Welfare

Governo contro gli energy drink

A rischio la salute dei giovani a causa dell'abuso. Parla l'esperto Riccardo Gatti. E tu cosa ne pensi?

di Antonietta Nembri

«Oggi sono gli energy drink, domani su che cosa lanceremo l’allarme? Se tutto diventa un allarme alla fine non lo è nessuno». Richiama alla mente l’immagine dell’antica favola del “al lupo al lupo” Riccardo C. Gatti, esperto di dipendenze, nel commentare l’ultimo comunicato del Dipartimento politiche antidroga che, alla luce della decisione di Danimarca e Norvegia di proibire gli energy drink, si chiede se non sia il caso di valutare anche in Italia l’attuazione di una linea più incisiva che miri a controllare meglio un fenomeno che sta dilagando soprattutto tra i giovani.

Quello che preoccupa il Dipartimento è l’abuso crescente di queste bevande tra i giovani che arrivano a ingurgitare anche tra gli 8 e 15 drink in una serata. È importante – conclude il Dipartimento – che i giovani conoscano gli effetti negativi di queste bevande e per questo continueremo a sensibilizzare non solo i giovani, ma anche le famiglie nella giusta direzione contro il fenomeno dell’alcol associato a questi drink, per il quale l’attenzione del Dipartimento deve restare altissima.

«Abusare di sostanze è pericoloso, ma anche abusare di farmaci da prescrizione lo è. E che dire del doping dei non agonisti? E perché poi non parlare dell’abuso di alcol come di un allarme? Eppure ci sono tantissimi giovanissimi che si ubriacano e finiscono al pronto soccorso» continua Gatti per il quale occorre sottolineare piuttosto il problema dell’abuso. Insomma, occorre guardare alla situazione generale piuttosto che a un particolare. Nel suo ultimo allarme il Dipartimento osserva che i giovani mischiano agli energy drink altre sostanze, lecite come l’alcol o illecite come cannabis e cocaina dando vita a “mix esplosivi”. «Se mischiano sostante proibite e altre lecite, la questione non è la proibizione di una sostanza, ma la cultura», rimarca Riccardo Gatti.
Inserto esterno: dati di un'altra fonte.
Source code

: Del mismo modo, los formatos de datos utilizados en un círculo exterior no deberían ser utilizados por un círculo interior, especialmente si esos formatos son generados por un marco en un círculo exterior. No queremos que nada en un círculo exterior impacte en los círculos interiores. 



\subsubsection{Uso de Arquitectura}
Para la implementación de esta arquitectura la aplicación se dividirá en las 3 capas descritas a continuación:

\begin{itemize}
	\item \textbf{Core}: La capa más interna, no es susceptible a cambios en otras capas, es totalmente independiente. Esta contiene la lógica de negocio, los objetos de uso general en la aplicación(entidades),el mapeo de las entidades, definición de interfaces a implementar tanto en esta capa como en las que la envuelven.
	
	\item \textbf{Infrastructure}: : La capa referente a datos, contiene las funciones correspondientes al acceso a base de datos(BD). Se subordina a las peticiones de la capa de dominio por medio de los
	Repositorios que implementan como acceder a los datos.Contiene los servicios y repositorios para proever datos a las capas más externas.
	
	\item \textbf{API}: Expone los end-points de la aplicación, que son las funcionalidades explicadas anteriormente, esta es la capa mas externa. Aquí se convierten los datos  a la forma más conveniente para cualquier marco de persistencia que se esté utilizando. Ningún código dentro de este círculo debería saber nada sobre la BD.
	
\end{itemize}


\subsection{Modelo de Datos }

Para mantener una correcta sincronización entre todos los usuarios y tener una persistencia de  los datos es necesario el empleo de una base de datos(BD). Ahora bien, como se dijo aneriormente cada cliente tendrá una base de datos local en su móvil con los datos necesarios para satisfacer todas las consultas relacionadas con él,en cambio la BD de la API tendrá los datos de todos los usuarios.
In una società come la nostra che in molti definiscono “dopata” e che vede il doping come un valore, diventa difficile poi cercare di correre ai ripari con delle norme che vanno in direzione opposta a quanto la pubblicità e le modalità di consumo indicano. «Chiediamoci quale modello culturale e sociale proponiamo» insiste Gatti per il quale il proliferare di allarmi non è molto probabilmente il modo più giusto di affrontare il problema, «se non mettiamo in discussione il nostro modo di rapportarci ai consumi in generale».

In pratica «fin da bambini veniamo educati ad avere dei bisogni indotti dalla pubblicità. Così la gente consuma di tutto e di più, ci viene detto che comprare e consumare è un must. Viviamo in una società di consumi dopati e dopanti e quando la situazione ci sfugge di mano ricorriamo alle norme. È invece il modello educativo che dobbiamo ripensare perché quando un bambino allevato a pubblicità cresce e diventa un consumatore non possiamo lavarci la coscienza scrivendo nella pubblicità degli alcolici “bevi responsabilmente” chiedendo al giovane  una responsabilità che non ha la società» conclude Riccardo Gatti. «È come con l’Iva, tutti la scaricano e l’ultimo è l’unico che la paga».